(Stored data entries)

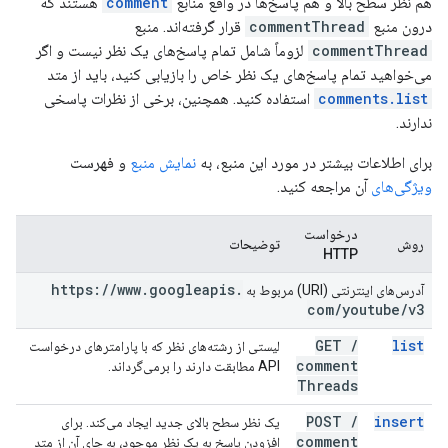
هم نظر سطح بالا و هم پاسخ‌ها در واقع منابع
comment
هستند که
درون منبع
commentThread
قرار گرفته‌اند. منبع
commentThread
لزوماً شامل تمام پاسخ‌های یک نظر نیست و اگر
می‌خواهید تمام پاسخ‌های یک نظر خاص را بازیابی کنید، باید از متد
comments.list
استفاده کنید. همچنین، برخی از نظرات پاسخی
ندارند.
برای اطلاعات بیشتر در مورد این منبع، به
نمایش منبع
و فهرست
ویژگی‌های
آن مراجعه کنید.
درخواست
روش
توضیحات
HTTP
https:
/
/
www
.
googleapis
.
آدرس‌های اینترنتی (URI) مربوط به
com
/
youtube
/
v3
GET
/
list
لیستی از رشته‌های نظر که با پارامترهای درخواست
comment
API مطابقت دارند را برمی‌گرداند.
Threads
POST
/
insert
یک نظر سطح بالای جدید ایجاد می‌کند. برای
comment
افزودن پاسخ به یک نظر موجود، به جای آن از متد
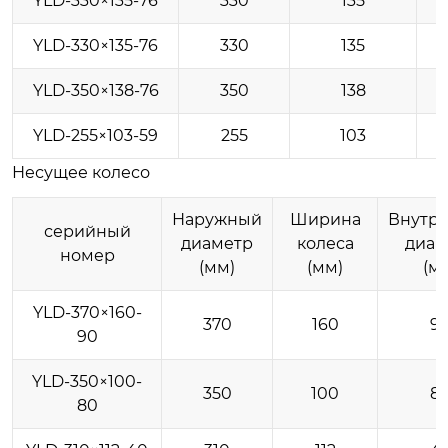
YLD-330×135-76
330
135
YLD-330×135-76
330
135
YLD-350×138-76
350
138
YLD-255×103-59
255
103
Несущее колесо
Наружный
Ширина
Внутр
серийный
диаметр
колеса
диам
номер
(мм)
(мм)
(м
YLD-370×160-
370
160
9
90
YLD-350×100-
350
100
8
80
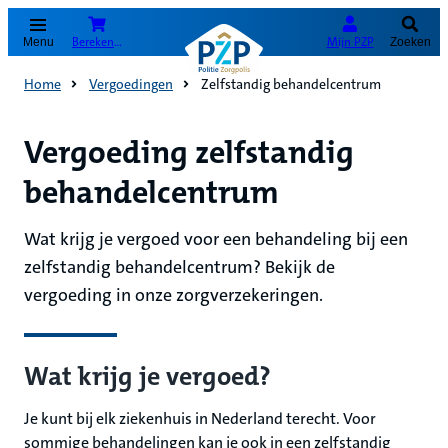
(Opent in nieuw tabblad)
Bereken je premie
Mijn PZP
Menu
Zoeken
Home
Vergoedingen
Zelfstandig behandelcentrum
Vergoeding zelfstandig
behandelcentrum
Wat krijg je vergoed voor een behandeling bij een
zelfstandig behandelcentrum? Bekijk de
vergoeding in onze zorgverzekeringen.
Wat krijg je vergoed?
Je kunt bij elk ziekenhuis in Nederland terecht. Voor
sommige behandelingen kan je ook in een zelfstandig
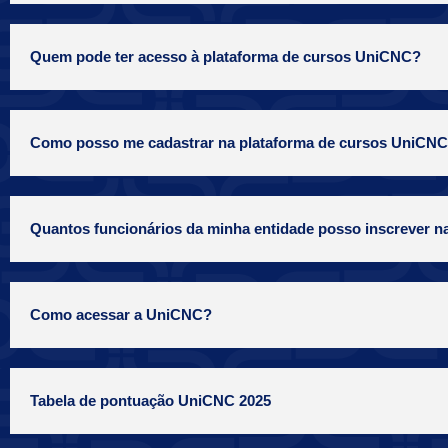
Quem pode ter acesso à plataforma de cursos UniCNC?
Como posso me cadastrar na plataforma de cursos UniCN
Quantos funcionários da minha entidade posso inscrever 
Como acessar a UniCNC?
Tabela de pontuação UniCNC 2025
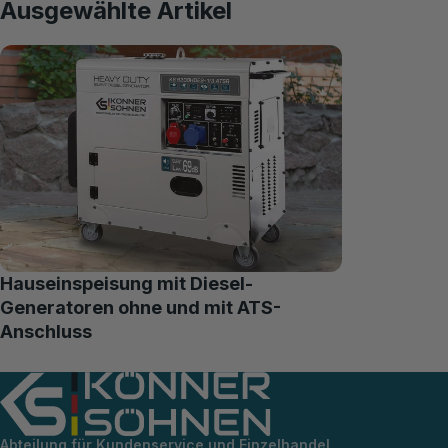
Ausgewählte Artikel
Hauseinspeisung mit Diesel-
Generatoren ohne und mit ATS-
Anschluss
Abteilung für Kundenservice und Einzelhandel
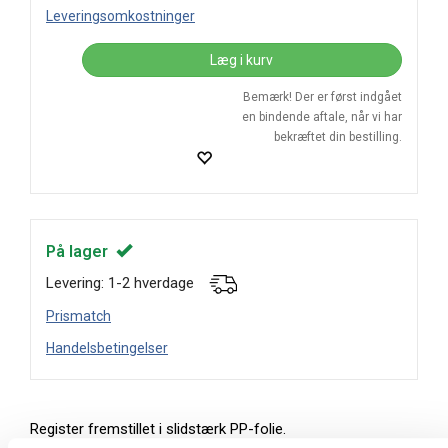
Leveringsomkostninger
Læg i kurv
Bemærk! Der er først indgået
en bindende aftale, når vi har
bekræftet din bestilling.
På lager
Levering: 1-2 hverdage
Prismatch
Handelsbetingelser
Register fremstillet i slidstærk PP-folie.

* * *

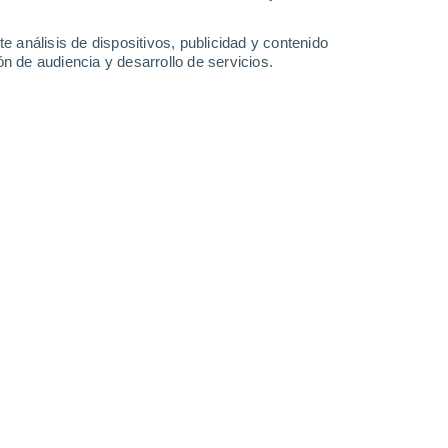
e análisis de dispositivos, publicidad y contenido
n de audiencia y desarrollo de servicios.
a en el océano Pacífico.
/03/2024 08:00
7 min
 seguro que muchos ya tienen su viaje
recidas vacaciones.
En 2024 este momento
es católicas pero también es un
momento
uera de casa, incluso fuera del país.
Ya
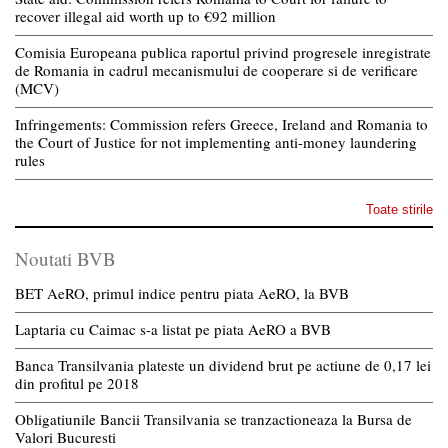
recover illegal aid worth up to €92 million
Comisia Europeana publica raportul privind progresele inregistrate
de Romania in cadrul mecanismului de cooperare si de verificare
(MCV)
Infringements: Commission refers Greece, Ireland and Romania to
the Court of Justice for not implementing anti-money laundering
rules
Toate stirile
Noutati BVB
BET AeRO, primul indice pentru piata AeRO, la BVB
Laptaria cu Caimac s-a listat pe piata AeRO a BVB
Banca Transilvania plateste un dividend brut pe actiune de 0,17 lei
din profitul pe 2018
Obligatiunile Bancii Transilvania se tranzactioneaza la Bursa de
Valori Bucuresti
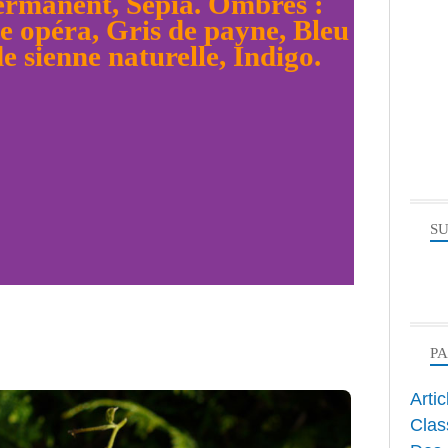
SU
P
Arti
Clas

* * *

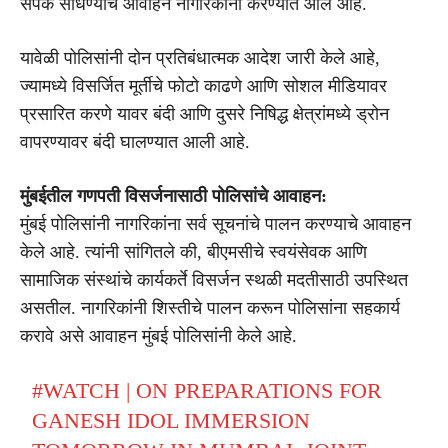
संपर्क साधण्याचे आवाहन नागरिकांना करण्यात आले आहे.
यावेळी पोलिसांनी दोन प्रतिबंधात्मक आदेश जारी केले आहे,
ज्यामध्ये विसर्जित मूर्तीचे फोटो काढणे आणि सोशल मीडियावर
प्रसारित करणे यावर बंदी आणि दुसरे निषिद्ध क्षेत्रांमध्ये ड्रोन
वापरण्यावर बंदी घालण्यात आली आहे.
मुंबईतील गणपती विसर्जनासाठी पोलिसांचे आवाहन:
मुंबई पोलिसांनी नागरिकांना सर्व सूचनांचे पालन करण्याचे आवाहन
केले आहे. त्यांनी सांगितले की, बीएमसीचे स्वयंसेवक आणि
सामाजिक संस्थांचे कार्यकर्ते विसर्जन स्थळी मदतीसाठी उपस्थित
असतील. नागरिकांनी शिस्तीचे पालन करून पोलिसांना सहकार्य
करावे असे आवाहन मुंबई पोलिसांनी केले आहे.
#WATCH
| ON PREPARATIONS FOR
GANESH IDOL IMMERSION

EXERCISE REQUIREMENTS: Reproduce the lines verbatim, starting at the line that contains "recover illegal aid worth up to €92 million" and stopping after the line that contains "Valori Bucuresti".

ANSWER BOX:
recover illegal aid worth up to €92 million
Comisia Europeana publica raportul privind progresele inregistrate
de Romania in cadrul mecanismului de cooperare si de verificare
(MCV)
Infringements: Commission refers Greece, Ireland and Romania to
the Court of Justice for not implementing anti-money laundering
rules
Toate stirile
Noutati BVB
BET AeRO, primul indice pentru piata AeRO, la BVB
Laptaria cu Caimac s-a listat pe piata AeRO a BVB
Banca Transilvania plateste un dividend brut pe actiune de 0,17 lei
din profitul pe 2018
Obligatiunile Bancii Transilvania se tranzactioneaza la Bursa de
Valori Bucuresti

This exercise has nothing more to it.